Berikut kutipan lengkap pernyataan tersebut:
Banyak sekali pertanyaan, benarkah saya yang menulis sebuah statemen tentang pemerintahan Presiden Jokowi — tulisan yang ditandatangani “Gunawan Muhammad”.
Itu bukan nama saya. Nama saya “Goenawan Mohamad”. Dalam paspor ada tambahan “Susatyo”.
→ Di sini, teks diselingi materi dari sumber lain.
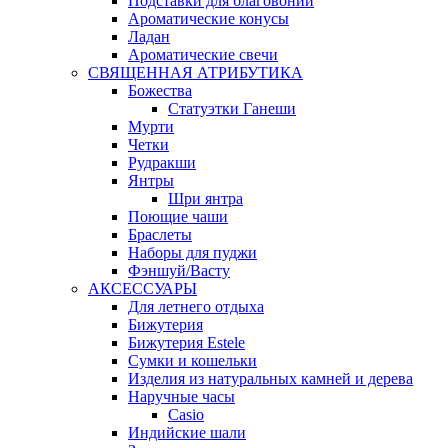
Подставки для благовоний
Ароматические конусы
Ладан
Ароматические свечи
СВЯЩЕННАЯ АТРИБУТИКА
Божества
Статуэтки Ганеши
Мурти
Четки
Рудракши
Янтры
Шри янтра
Поющие чаши
Браслеты
Наборы для пуджи
Фэншуй/Васту
АКСЕССУАРЫ
Для летнего отдыха
Бижутерия
Бижутерия Estele
Сумки и кошельки
Изделия из натуральных камней и дерева
Наручные часы
Casio
Индийские шали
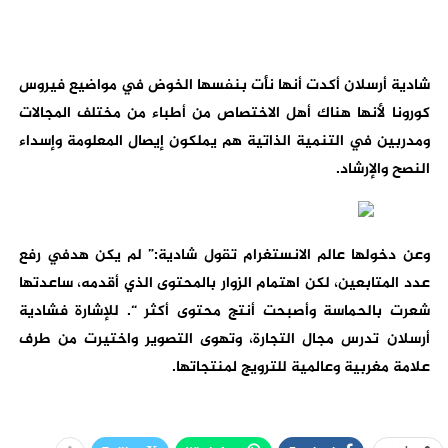
شادية أرسلان أكدت أنها نأت بنفسها الخوض في مواضيع فيروس
كورونا لأنها هناك أهل الاختصاص من أطباء من مختلف المجالات
ومدربين في التنمية الذاتية هم يملكون إيصال المعلومة وإسداء
النصح والإرشاد.
وعن دخولها عالم الانستغرام تقول شادية:” لم يكن هدفي رفع
عدد المتابعين، لكن اهتمام الزوار بالمحتوى الذي أقدمه، ساعدتها
شعرت بالحماسة وأصبحت أنتج محتوى أكثر “. للإشارة فشادية
أرسلان تدرس مجال التجارة، وتهوى التصوير واختيرت من طرف
علامة مغربية وعالمية للترويج لمنتجاتها.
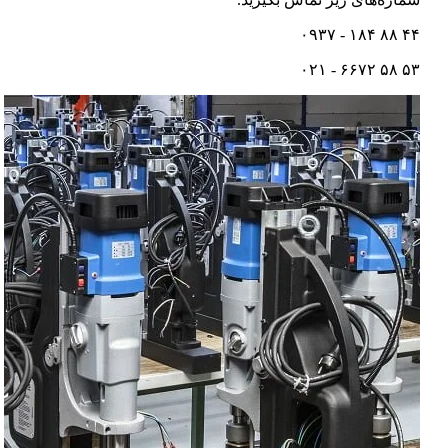
۴۴ ۸۸ ۱۸۴ - ۰۹۳۷
۵۳ ۵۸ ۶۶۷۲ - ۰۲۱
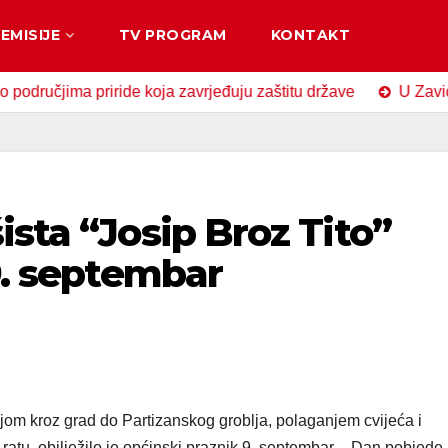
EMISIJE
TV PROGRAM
KONTAKT
ima priride koja zavrjeđuju zaštitu države
U Zavidovićima
ista “Josip Broz Tito”
 9. septembar
tnjom kroz grad do Partizanskog groblja, polaganjem cvijeća i
tu, obilježilo je općinski praznik 9. septembar – Dan pobjede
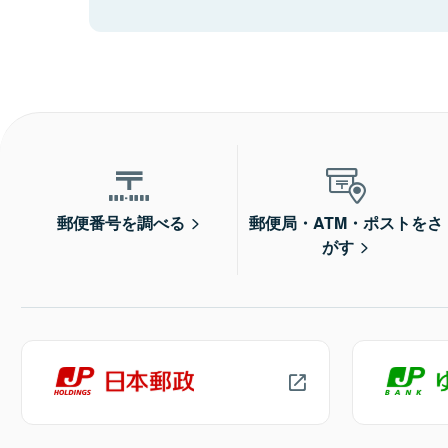
郵便番号を調べる
郵便局・ATM・ポストをさ
がす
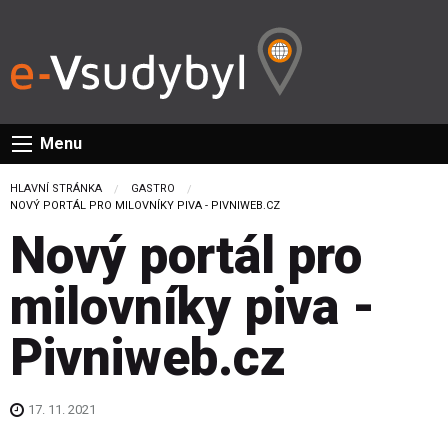
Menu
HLAVNÍ STRÁNKA
GASTRO
CURRENT:
NOVÝ PORTÁL PRO MILOVNÍKY PIVA - PIVNIWEB.CZ
Nový portál pro
milovníky piva -
Pivniweb.cz
17. 11. 2021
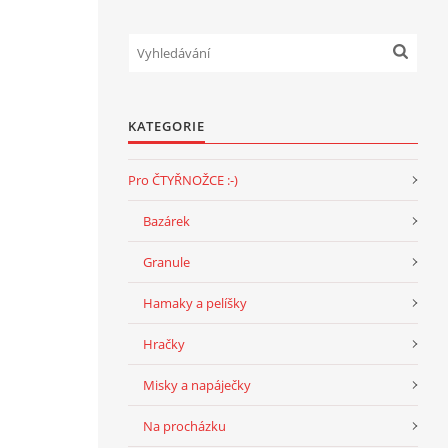
KATEGORIE
Pro ČTYŘNOŽCE :-)
Bazárek
Granule
Hamaky a pelíšky
Hračky
Misky a napáječky
Na procházku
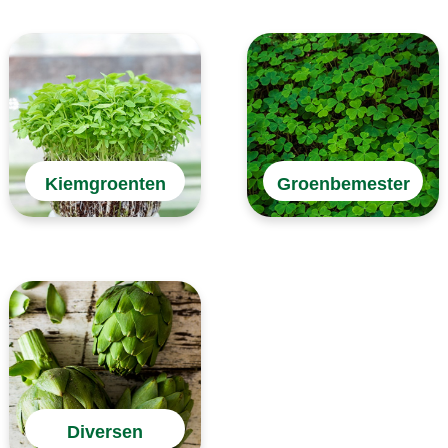
Kiemgroenten
Groenbemester
Diversen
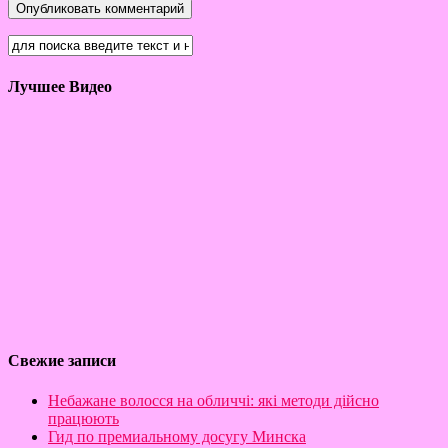
Лучшее Видео
Свежие записи
Небажане волосся на обличчі: які методи дійсно
працюють
Гид по премиальному досугу Минска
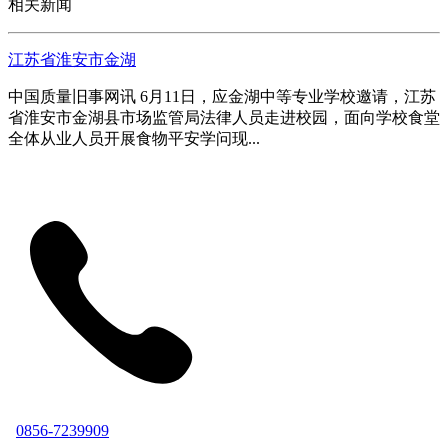
相关新闻
江苏省淮安市金湖
中国质量旧事网讯 6月11日，应金湖中等专业学校邀请，江苏
省淮安市金湖县市场监管局法律人员走进校园，面向学校食堂
全体从业人员开展食物平安学问现...
0856-7239909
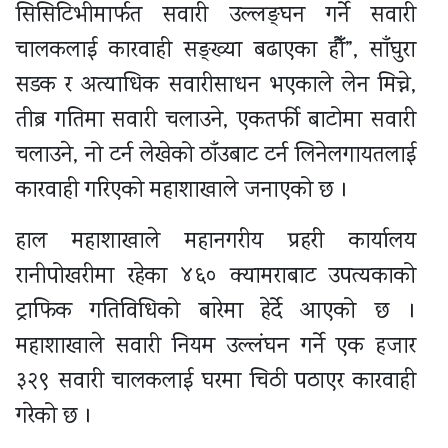
सिसिटिभीमार्फत सवारी उल्लङ्घन गर्ने सवारी
चालकलाई कारवाही सङ्ख्या बढाएका हौँ”, साँघुरा
सडक र अत्याधिक सवारीसाधन भएकाले लेन मिच्ने,
तीब्र गतिमा सवारी चलाउने, एकतर्फी बाटोमा सवारी
चलाउने, नो टर्न लेखेको ठाँउबाट टर्न लिनेलगायतलाई
कारवाही गरिएको महाशाखाले जनाएको छ ।
हाल महाशाखाले महानगरीय प्रहरी कार्यालय
रानीपोखरीमा रहेका ४६० क्यामराबाट उपत्यकाको
ट्राफिक गतिविधिको बारेमा हेर्दे आएको छ ।
महाशाखाले सवारी नियम उल्लंघन गर्ने एक हजार
३२९ सवारी चालकलाई घरमा चिठी पठाएर कारवाही
गरेको छ ।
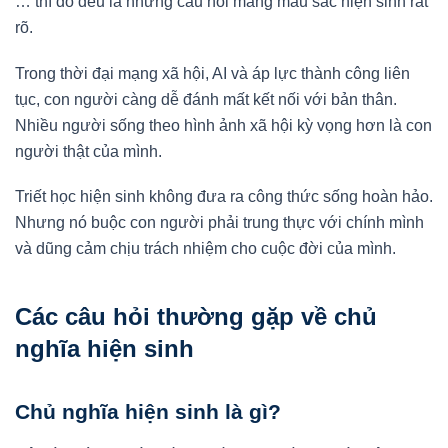
… thì đó đều là những câu hỏi mang màu sắc hiện sinh rất
rõ.
Trong thời đại mạng xã hội, AI và áp lực thành công liên
tục, con người càng dễ đánh mất kết nối với bản thân.
Nhiều người sống theo hình ảnh xã hội kỳ vọng hơn là con
người thật của mình.
Triết học hiện sinh không đưa ra công thức sống hoàn hảo.
Nhưng nó buộc con người phải trung thực với chính mình
và dũng cảm chịu trách nhiệm cho cuộc đời của mình.
Các câu hỏi thường gặp về chủ
nghĩa hiện sinh
Chủ nghĩa hiện sinh là gì?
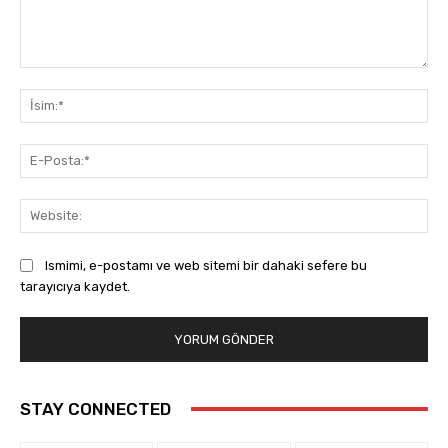
Yorum:
İsi
E-
Pos
Web
Ismimi, e-postamı ve web sitemi bir dahaki sefere bu
tarayıcıya kaydet.
STAY CONNECTED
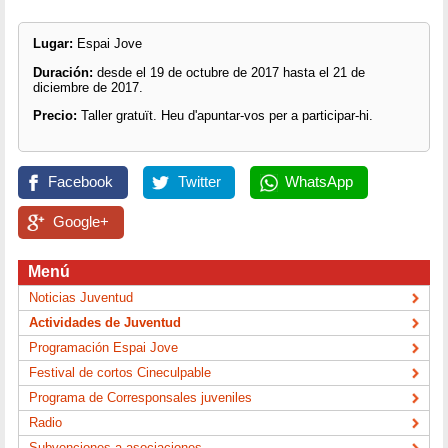
Lugar:
Espai Jove
Duración:
desde el 19 de octubre de 2017 hasta el 21 de
diciembre de 2017.
Precio:
Taller gratuït. Heu d'apuntar-vos per a participar-hi.
Facebook
Twitter
WhatsApp
Google+
Menú
Noticias Juventud
Actividades de Juventud
Programación Espai Jove
Festival de cortos Cineculpable
Programa de Corresponsales juveniles
Radio
Subvenciones a asociaciones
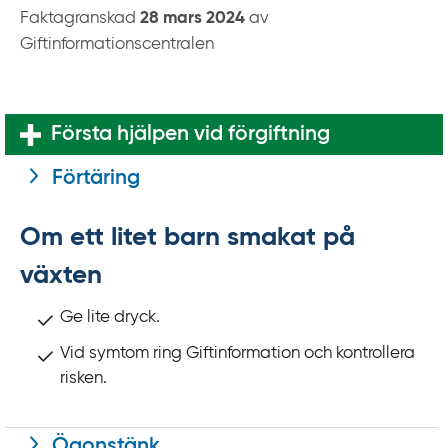
Faktagranskad
28 mars 2024
av
Giftinformationscentralen
Första hjälpen vid förgiftning
Förtäring
Om ett litet barn smakat på
växten
Ge lite dryck.
Vid symtom ring Giftinformation och kontrollera
risken.
Ögonstänk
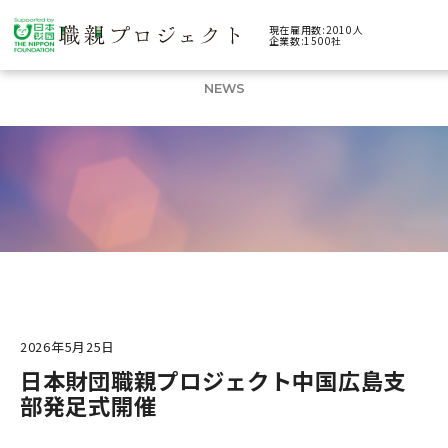
現在雇用数:2010人
企業数:1500社
ニュース
NEWS
2026年5月25日
日本財団職親プロジェクト中国広島支
部発足式開催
Tapi saya memang pendukung Jokowi. Bukan hanya pendukung yang pasif. Saya misalnya ikut berkampanye sampai malam di Sukabumi, ikut mengorganisir rapat umum di Jakarta, menulis teks digital maupun bukan , menyelenggarakan tujuh malam musik dan pertunjukan di Komunitas Salihara bersama banyak sekali seniman —bahkan ikut menyumbangkan dana.
Saya tak pernah lupa saya, di umur yang tak lagi muda, berjalan kaki siang hari bersama rombongan pedagang kaki lima pendukung Jokowi, dari Dukuh Atas sampai di depan Istana Merdeka, buat menyambut terpilihnya Jokowi lagi di tahun 2015.
Kini di tahun 2023, kepresidenan Jokowi akan berakhir — dan saya bangga, sebagaîmana banyak orang, pemerintahan ini tampak akan berakhir dengan gemilang. Negeri aman, ekonomi tumbuh, banyak fasilitas dibangun untuk rakyat.
Saya berdoa agar rasa bangga itu berlanjut, agar Indonesia, negeri dengan sejarah yang berbekas luka ini, memiliki pemimpin tauladan: jujur, bekerja keras, dekat dengan rakyat, jauh dari mengejar harta dan kuasa untuk diri dan keluarganya. Dalam sebuah interview tahun 2022 di Tokyo saya mengatakan Jokowi presiden terbaik dalam sejarah Indonesia sampai sekarang.
Tapi di tahun 2023, saya diingatkan kearifan klasik, bahwa seorang pemimpin yang dipuja dan dipuji adalah seorang manusia yang digoda. Kekuasaan dan pujian itu madat bagi orang yang di atas tahta, dan orang gampang mencandu kepadanya.